A new report from the National Research Council recommends that government agencies enhance their efforts to incorporate genomic data into risk assessments of chemicals and medicines, and calls for a concerted effort to fully develop these methods' potential to protect public health.
Chemicals and drugs often cause health problems by altering gene expression and other cell activity, and research on these processes -- called toxicogenomic research -- could eventually lead to more-sensitive toxicity tests that can supplement current tests, the report says. Toxicogenomic tests can also pinpoint individuals with genetic vulnerabilities and help them avoid chemicals or medications that might make them ill.

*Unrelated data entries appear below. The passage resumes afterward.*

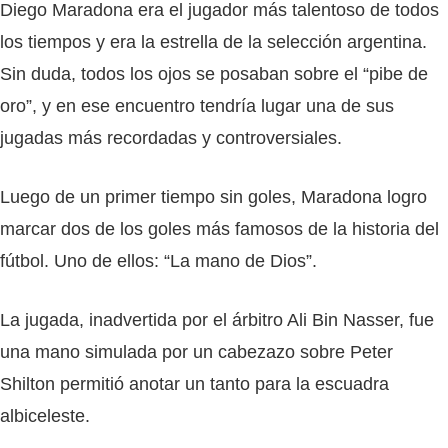
Diego Maradona era el jugador más talentoso de todos
los tiempos y era la estrella de la selección argentina.
Sin duda, todos los ojos se posaban sobre el “pibe de
oro”, y en ese encuentro tendría lugar una de sus
jugadas más recordadas y controversiales.
Luego de un primer tiempo sin goles, Maradona logro
marcar dos de los goles más famosos de la historia del
fútbol. Uno de ellos: “La mano de Dios”.
La jugada, inadvertida por el árbitro Ali Bin Nasser, fue
una mano simulada por un cabezazo sobre Peter
Shilton permitió anotar un tanto para la escuadra
albiceleste.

A major, coordinated effort approaching the scale of the Human Genome Project is needed both to develop these technologies fully and to address the ethical challenges they pose, such as protecting the confidentiality of individuals' genetic information, the report says. As part of this endeavor, which could be called a "human toxicogenomics initiative," a new database is needed to consolidate the massive amounts of data currently being generated by toxicogenomic studies.
"We have just begun to tap the potential for toxicogenomic technologies to improve risk assessment," said David Christiani, chair of the committee that wrote the report, and professor of occupational medicine and epidemiology at the Harvard School of Public Health. "To harvest public health benefits requires both greater investment in research and coordinated leadership."

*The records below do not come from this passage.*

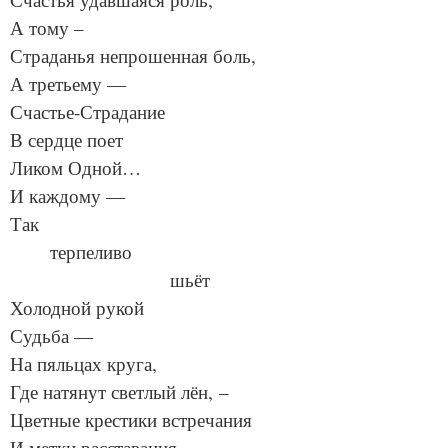
А тому –
Страданья непрошенная боль,
А третьему —
Счастье-Страдание
В сердце поет
Ликом Одной…
И каждому —
Так
терпеливо
шьёт
Холодной рукой
Судьба —
На пяльцах круга,
Где натянут светлый лён, –
Цветные крестики встречания
И метки расставания…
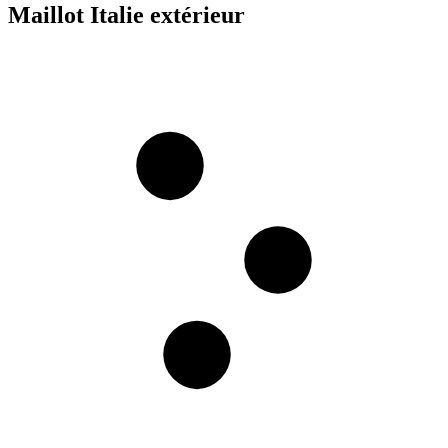
Maillot Italie extérieur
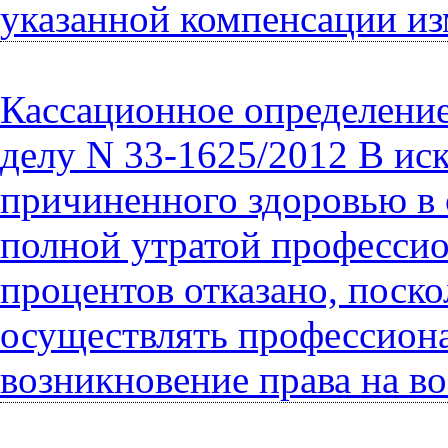
указанной компенсации из
Кассационное определение 
делу N 33-1625/2012 В иск
причиненного здоровью в 
полной утратой профессио
процентов отказано, поск
осуществлять профессиона
возникновение права на во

Toxic substances and drugs can potentially disrupt gene processes within cells, thus disturbing the cells' healthy functioning. In addition, an individual's genetic variations can leave him or her particularly susceptible to the effects of chemicals or side effects of medications. For example, studies have shown that certain inherited gene variations may make some people more prone to symptoms such as nausea and impaired muscle function when exposed to a common pesticide, the report notes.
Using new toxicogenomic technologies, researchers can identify toxic processes as they unfold at an early, molecular stage, long before symptoms appear. This knowledge will support the development of tests that can more accurately predict whether a chemical will be hazardous, and at what dose. The tests' sensitivity also could lead to better prediction and prevention of damage to fetuses at critical stages of development. Finally, toxicogenomic studies can inform individuals about their particular genetic vulnerabilities.
Given the potential of toxicogenomics to reduce and prevent health risks, regulatory agencies should expand their research and enhance efforts to use these methods to aid risk assessments, the report says. It also calls on the National Institute of Environmental Health Sciences and other stakeholders in government, academia, and industry to explore the feasibility of implementing a concerted human toxicogenomics initiative.